Stored data entries
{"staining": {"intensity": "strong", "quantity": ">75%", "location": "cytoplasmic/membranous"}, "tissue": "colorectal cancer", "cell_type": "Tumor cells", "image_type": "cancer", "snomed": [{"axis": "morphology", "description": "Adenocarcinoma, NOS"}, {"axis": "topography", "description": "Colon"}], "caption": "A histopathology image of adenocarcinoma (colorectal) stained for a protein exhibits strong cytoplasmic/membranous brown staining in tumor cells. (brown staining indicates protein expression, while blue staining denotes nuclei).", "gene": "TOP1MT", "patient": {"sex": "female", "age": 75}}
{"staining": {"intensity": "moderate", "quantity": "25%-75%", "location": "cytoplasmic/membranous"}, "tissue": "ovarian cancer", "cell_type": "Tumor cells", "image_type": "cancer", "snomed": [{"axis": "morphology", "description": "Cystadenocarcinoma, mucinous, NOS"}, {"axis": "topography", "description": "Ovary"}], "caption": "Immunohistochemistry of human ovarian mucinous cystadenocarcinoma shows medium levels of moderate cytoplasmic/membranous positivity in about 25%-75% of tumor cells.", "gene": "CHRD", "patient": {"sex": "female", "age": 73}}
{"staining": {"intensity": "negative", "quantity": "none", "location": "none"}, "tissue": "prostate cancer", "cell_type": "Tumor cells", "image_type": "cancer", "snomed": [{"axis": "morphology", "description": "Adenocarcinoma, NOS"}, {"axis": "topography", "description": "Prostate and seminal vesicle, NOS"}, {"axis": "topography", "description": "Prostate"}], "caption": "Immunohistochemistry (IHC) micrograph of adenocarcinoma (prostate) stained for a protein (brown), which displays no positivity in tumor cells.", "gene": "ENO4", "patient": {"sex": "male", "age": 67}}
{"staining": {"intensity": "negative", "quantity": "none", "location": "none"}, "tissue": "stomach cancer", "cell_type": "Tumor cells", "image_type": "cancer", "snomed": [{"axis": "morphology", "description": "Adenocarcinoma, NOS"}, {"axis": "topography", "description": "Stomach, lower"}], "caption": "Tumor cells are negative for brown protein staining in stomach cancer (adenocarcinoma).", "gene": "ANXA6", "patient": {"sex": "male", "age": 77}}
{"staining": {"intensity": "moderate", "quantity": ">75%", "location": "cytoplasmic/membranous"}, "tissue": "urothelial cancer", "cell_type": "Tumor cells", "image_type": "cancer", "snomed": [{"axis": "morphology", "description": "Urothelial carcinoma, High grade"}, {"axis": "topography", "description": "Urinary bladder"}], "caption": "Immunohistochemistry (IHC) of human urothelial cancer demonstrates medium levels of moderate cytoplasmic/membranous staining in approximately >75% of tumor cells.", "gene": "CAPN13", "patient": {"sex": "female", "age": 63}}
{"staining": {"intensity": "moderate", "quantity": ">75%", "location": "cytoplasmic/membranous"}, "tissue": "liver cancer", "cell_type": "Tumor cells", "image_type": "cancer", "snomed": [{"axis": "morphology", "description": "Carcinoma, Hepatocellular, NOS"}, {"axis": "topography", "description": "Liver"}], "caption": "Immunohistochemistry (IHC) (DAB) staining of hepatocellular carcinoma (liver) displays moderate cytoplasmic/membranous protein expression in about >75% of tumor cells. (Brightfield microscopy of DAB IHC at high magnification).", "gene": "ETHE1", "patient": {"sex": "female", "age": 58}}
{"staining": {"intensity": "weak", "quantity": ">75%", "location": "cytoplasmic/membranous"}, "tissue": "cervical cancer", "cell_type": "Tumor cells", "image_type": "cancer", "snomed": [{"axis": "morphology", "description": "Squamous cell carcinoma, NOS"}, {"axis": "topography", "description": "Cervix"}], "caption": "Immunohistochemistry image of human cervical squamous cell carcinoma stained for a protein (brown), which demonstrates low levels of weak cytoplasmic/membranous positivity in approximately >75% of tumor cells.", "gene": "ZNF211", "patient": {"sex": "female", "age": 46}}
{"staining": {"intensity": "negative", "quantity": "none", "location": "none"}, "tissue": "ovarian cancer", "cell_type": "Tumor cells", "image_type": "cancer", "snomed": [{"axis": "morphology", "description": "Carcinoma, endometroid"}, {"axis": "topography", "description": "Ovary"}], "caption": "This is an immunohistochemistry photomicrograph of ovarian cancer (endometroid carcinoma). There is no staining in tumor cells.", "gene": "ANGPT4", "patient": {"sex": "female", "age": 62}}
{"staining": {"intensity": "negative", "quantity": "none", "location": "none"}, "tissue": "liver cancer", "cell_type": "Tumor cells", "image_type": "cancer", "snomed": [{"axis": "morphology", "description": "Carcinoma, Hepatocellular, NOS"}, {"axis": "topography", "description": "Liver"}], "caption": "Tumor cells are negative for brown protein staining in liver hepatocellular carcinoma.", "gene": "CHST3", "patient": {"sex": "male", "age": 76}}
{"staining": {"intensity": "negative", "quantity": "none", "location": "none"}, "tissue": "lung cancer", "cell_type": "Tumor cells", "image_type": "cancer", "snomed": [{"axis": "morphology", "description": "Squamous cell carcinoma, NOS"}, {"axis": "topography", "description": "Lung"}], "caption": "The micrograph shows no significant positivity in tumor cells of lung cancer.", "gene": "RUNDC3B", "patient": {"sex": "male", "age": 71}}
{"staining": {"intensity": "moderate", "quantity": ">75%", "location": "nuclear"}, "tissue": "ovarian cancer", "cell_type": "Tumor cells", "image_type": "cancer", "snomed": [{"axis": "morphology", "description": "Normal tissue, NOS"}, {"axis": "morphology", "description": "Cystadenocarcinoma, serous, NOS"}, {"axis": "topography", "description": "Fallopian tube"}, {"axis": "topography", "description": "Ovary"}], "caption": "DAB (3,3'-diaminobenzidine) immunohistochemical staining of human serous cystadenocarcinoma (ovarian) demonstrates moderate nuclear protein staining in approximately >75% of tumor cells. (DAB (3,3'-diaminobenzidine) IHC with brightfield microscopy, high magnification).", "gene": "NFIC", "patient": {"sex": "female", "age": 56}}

▸ **Task goal**
From the first line of the data through the line with "of human ovarian", quote each line exactly and add nothing else.

▸ **Written response**
{"staining": {"intensity": "strong", "quantity": ">75%", "location": "cytoplasmic/membranous"}, "tissue": "colorectal cancer", "cell_type": "Tumor cells", "image_type": "cancer", "snomed": [{"axis": "morphology", "description": "Adenocarcinoma, NOS"}, {"axis": "topography", "description": "Colon"}], "caption": "A histopathology image of adenocarcinoma (colorectal) stained for a protein exhibits strong cytoplasmic/membranous brown staining in tumor cells. (brown staining indicates protein expression, while blue staining denotes nuclei).", "gene": "TOP1MT", "patient": {"sex": "female", "age": 75}}
{"staining": {"intensity": "moderate", "quantity": "25%-75%", "location": "cytoplasmic/membranous"}, "tissue": "ovarian cancer", "cell_type": "Tumor cells", "image_type": "cancer", "snomed": [{"axis": "morphology", "description": "Cystadenocarcinoma, mucinous, NOS"}, {"axis": "topography", "description": "Ovary"}], "caption": "Immunohistochemistry of human ovarian mucinous cystadenocarcinoma shows medium levels of moderate cytoplasmic/membranous positivity in about 25%-75% of tumor cells.", "gene": "CHRD", "patient": {"sex": "female", "age": 73}}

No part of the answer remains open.